Primary LanguagePython

Ariadne

Ariadne is a set of tools and file formats for escaping from the labyrinth of benchmarking medium-sized scripts.

What is Ariadne

In this repository is a collection of tools and modules intended to work together.

Critical to the story is the Thread message protocol, which allows for serial communication of region-based statistics across a variety of formats.

What is a region

A region is a contiguous block of code. In the typical execution of a program, regions are opened and closed in a well-nested manner. In this way, regions mirror scopes/contexts.

Why use regions

By design, regions are artifacts at the source-level. Annotating regions at the source level gives some confidence that the benchmarking being done is measuring the appropriate code.
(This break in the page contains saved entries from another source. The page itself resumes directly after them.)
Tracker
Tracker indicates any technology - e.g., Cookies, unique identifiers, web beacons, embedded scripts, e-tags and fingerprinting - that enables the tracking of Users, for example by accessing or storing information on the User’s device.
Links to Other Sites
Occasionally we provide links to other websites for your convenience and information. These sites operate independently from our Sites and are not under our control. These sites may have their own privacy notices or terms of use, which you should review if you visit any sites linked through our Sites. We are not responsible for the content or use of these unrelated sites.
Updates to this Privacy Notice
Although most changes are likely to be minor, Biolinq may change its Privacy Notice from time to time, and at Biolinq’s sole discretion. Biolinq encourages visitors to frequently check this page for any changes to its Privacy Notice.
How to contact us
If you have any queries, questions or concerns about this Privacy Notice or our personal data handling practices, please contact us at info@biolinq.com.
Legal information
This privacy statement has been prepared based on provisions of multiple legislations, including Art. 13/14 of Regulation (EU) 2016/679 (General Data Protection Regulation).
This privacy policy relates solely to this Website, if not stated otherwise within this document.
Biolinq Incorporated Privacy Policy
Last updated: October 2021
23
Furthermore, regions mirror common syntactic forms and constructs, such as Python's context managers. Regions are easy to incorporate into existing code and natural to reason about.

Thread

Thread is a message protocol that leaves just enough information to extract a variety of benchmarking statistics from post-hoc analysis tools.
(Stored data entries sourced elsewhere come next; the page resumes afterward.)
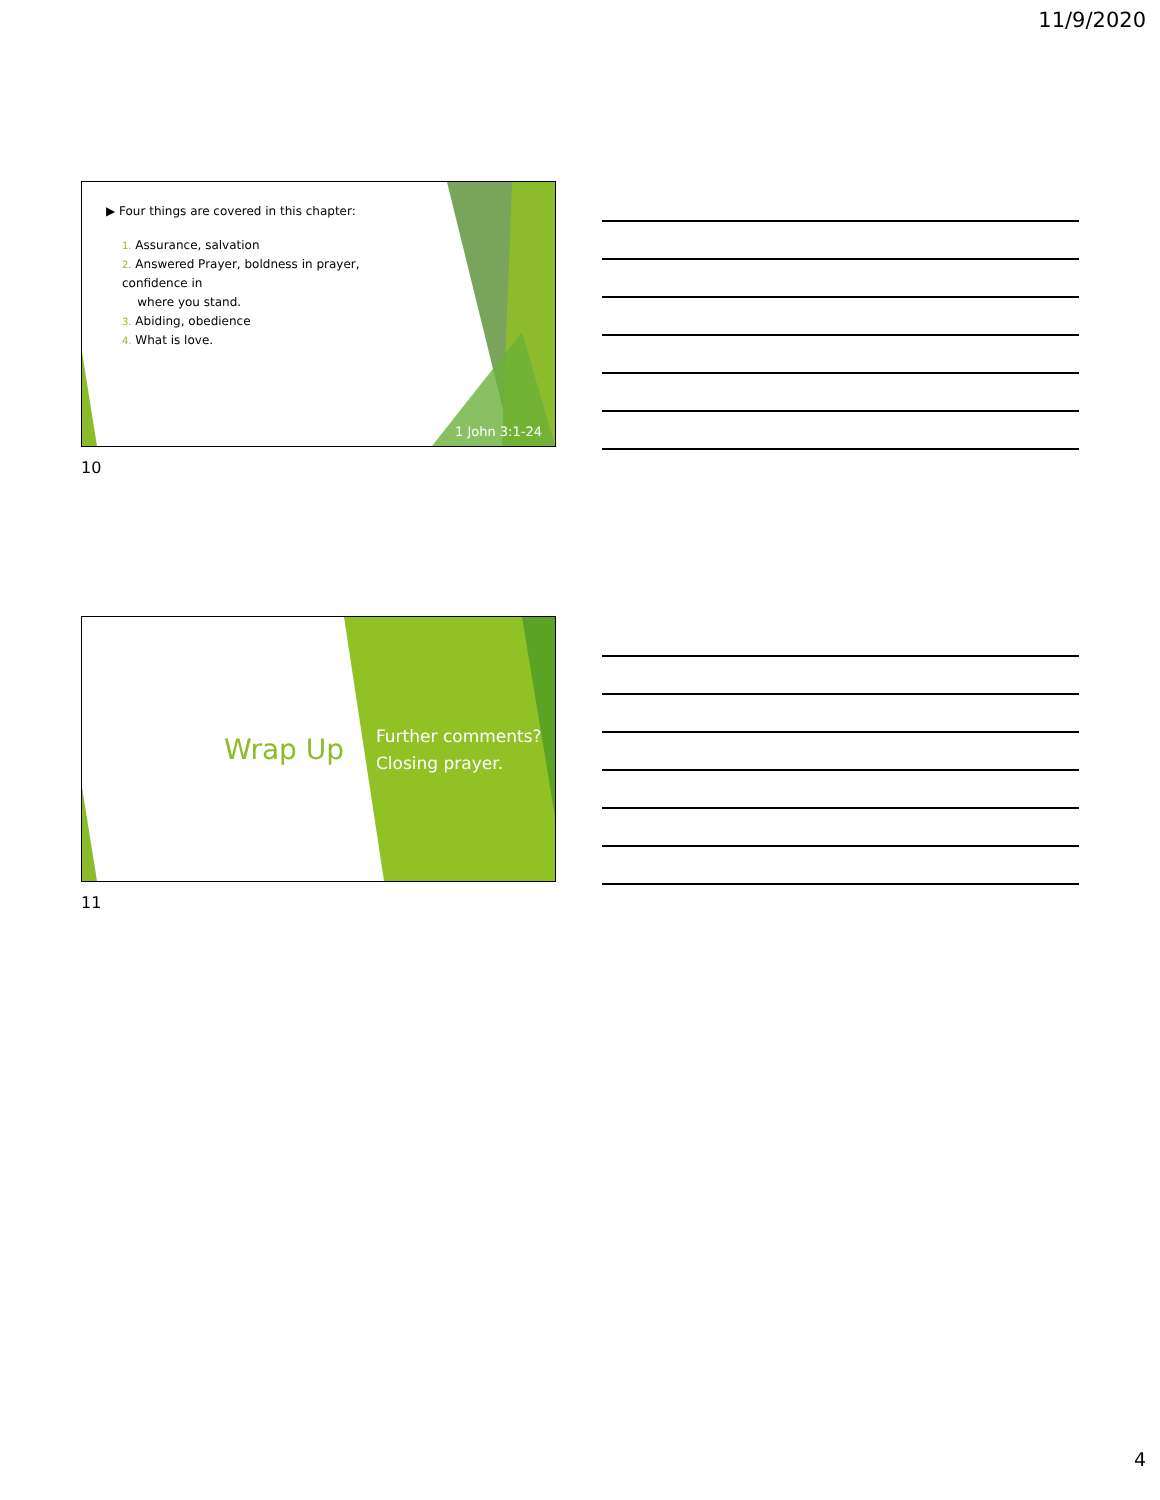11/9/2020
▶ Four things are covered in this chapter:
1. Assurance, salvation
2. Answered Prayer, boldness in prayer, confidence in
where you stand.
3. Abiding, obedience
4. What is love.
1 John 3:1-24
10
Wrap Up
Further comments?
Closing prayer.
11
4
In what follows, we present the structure of Thread messages and several examples.

Front matter and format

All Thread messages begin with the front matter, which contains 1) an initial string THREAD, 2) an entity identifier, and 3) a timestamp. This front matter is derived from the following production rule:

<FRONT-MATTER> := THREAD|<ENTITY-ID>|<TIME>

Entity identifiers are used in streaming mode to disambiguate between different processes. Timestamps are given as integers representing milliseconds from some fixed time.

Commands

There are a total of five commands: OPEN, CLOSE, INIT, TERMINATE, and VALUE. Each command has a small set of positional parameters that follow.
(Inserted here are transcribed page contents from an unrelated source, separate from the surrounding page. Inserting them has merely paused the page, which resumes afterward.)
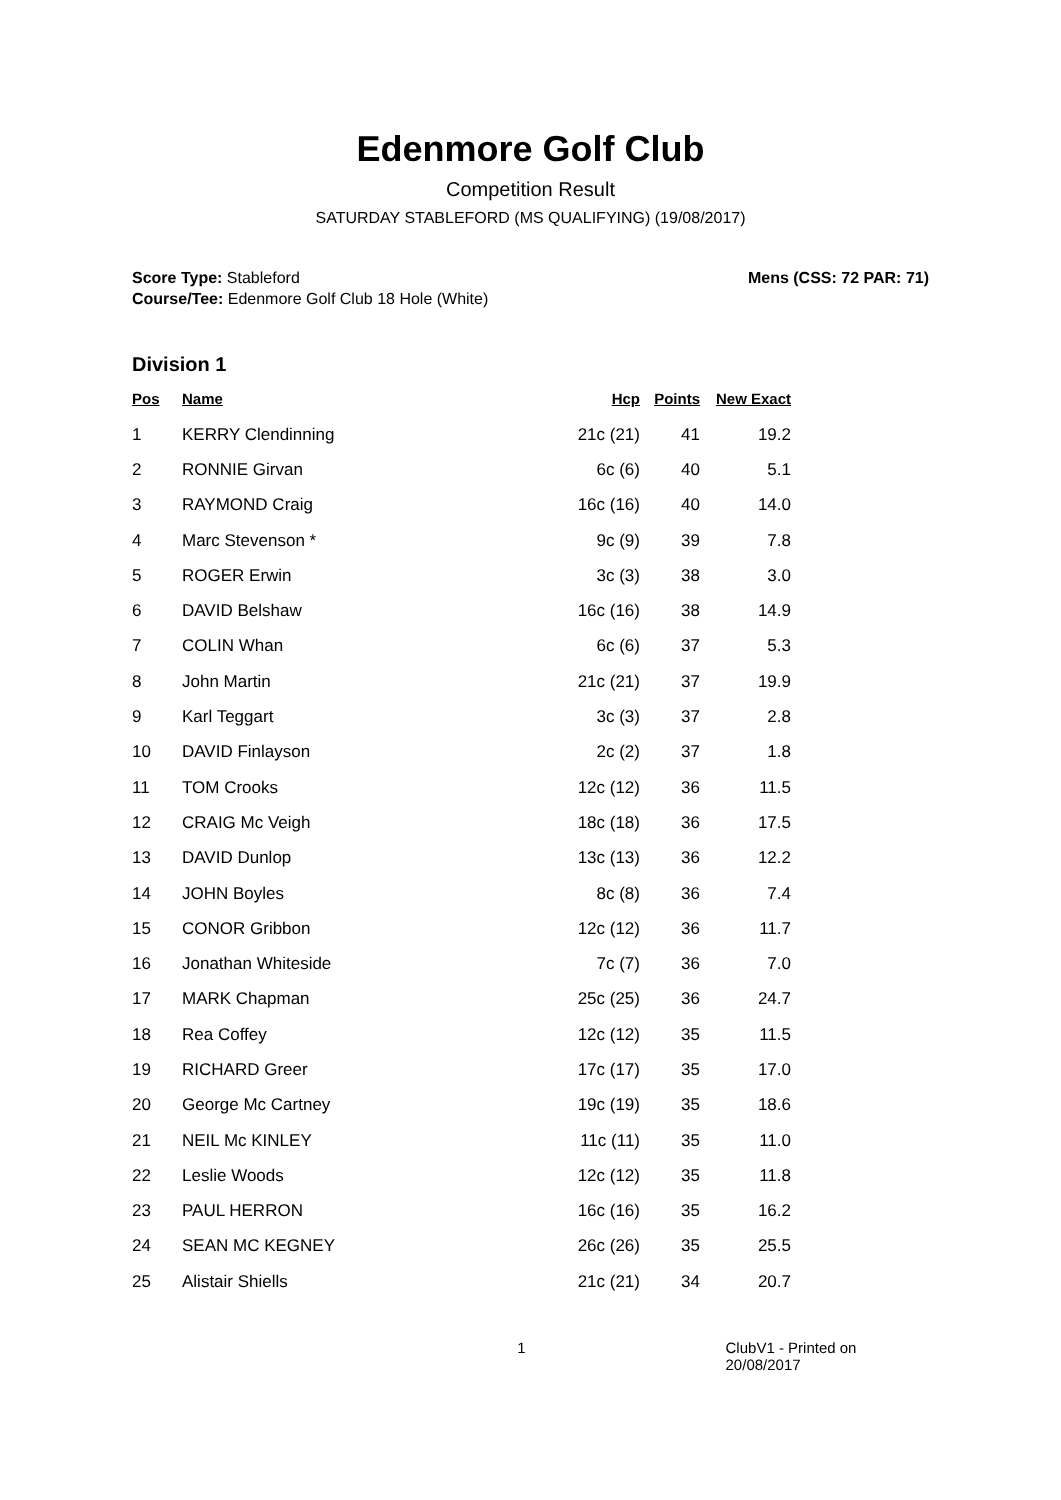Edenmore Golf Club
Competition Result
SATURDAY STABLEFORD (MS QUALIFYING) (19/08/2017)
Score Type: Stableford
Course/Tee: Edenmore Golf Club 18 Hole (White)
Mens (CSS: 72 PAR: 71)
Division 1
| Pos | Name | Hcp | Points | New Exact |
| --- | --- | --- | --- | --- |
| 1 | KERRY Clendinning | 21c (21) | 41 | 19.2 |
| 2 | RONNIE Girvan | 6c (6) | 40 | 5.1 |
| 3 | RAYMOND Craig | 16c (16) | 40 | 14.0 |
| 4 | Marc Stevenson * | 9c (9) | 39 | 7.8 |
| 5 | ROGER Erwin | 3c (3) | 38 | 3.0 |
| 6 | DAVID Belshaw | 16c (16) | 38 | 14.9 |
| 7 | COLIN Whan | 6c (6) | 37 | 5.3 |
| 8 | John Martin | 21c (21) | 37 | 19.9 |
| 9 | Karl Teggart | 3c (3) | 37 | 2.8 |
| 10 | DAVID Finlayson | 2c (2) | 37 | 1.8 |
| 11 | TOM Crooks | 12c (12) | 36 | 11.5 |
| 12 | CRAIG Mc Veigh | 18c (18) | 36 | 17.5 |
| 13 | DAVID Dunlop | 13c (13) | 36 | 12.2 |
| 14 | JOHN Boyles | 8c (8) | 36 | 7.4 |
| 15 | CONOR Gribbon | 12c (12) | 36 | 11.7 |
| 16 | Jonathan Whiteside | 7c (7) | 36 | 7.0 |
| 17 | MARK Chapman | 25c (25) | 36 | 24.7 |
| 18 | Rea Coffey | 12c (12) | 35 | 11.5 |
| 19 | RICHARD Greer | 17c (17) | 35 | 17.0 |
| 20 | George Mc Cartney | 19c (19) | 35 | 18.6 |
| 21 | NEIL Mc KINLEY | 11c (11) | 35 | 11.0 |
| 22 | Leslie Woods | 12c (12) | 35 | 11.8 |
| 23 | PAUL HERRON | 16c (16) | 35 | 16.2 |
| 24 | SEAN MC KEGNEY | 26c (26) | 35 | 25.5 |
| 25 | Alistair Shiells | 21c (21) | 34 | 20.7 |
1 ClubV1 - Printed on 20/08/2017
The positional parameters are as follows:

OPEN|<REGION-ID>
CLOSE|<REGION-ID>
INIT
TERMINATE
VALUE|<VALUE-ID>|<VALUE>

Identifiers and values

Identifiers, as in the grammar productions <ENTITY-ID>, <REGION-ID>, and <VALUE-ID>, are all alphanumeric strings that can include underscores. That is, identifiers are identified by the following grammar:

<IDENTIFIER> := [a-z A-Z 0-9 _]+

Values, as in the production <VALUE>, are given by the following grammar:

<VALUE> := {<TYPE>:<LITERAL>}
<LITERAL> := <BOOL>
           | <INT>
           | <STRING>
<TYPE> := BOOL
        | INT
        | STRING

Keywords

To support further analysis, each message can contain keyword-value pairs, which are encoded as follows:

<KEYWORD> := <IDENTIFIER>:<VALUE>

Total grammar

We present the entirety of the message grammar in one place for convenience:

<MESSAGE> := THREAD|<ENTITY-ID>|<TIME>|<COMMAND> <KEYWORDS>

<COMMAND> := OPEN|<REGION-ID>
           | CLOSE|<REGION-ID>
           | INIT
           | TERMINATE
           | VALUE|<VALUE-ID>|<VALUE>

<KEYWORDS> := <empty>
            | |<KEYWORD> <KEYWORDS>

<ENTITY-ID> := <IDENTIFIER>
<REGION-ID> := <IDENTIFIER>
<VALUE-ID> := <IDENTIFIER>

<KEYWORD> := <IDENTIFIER>:<VALUE>

<IDENTIFIER> := [a-z A-Z 0-9 _]+

<TIME> := <INT>

<VALUE> := {<TYPE>:<LITERAL>}
<LITERAL> := <BOOL>
           | <INT>
           | <STRING>
<TYPE> := BOOL
        | INT
        | STRING

Thread intermediate representation

The well-nested nature of Thread messages mean that there is a very convenient intermediate representation, given below as ML-style structs:

type thread = region list;

type region = {
    regionId : string;
    values : value IdentifierMap.t;
    subregions : region list;
}

This structure mimics many ad-hoc data formats, such as JSON, TOML, and YAML. Thread has the advantage over these formats in that, as messages are sent and received serially, the data need not be presented monolithically. Thread files can be embedded in a variety of output streams as messages are generated.

In practice, many of the analysis tools do not use the above IR directly. Instead, we partially evaluate the IR interpreter, lazily building the structure as needed by the analysis.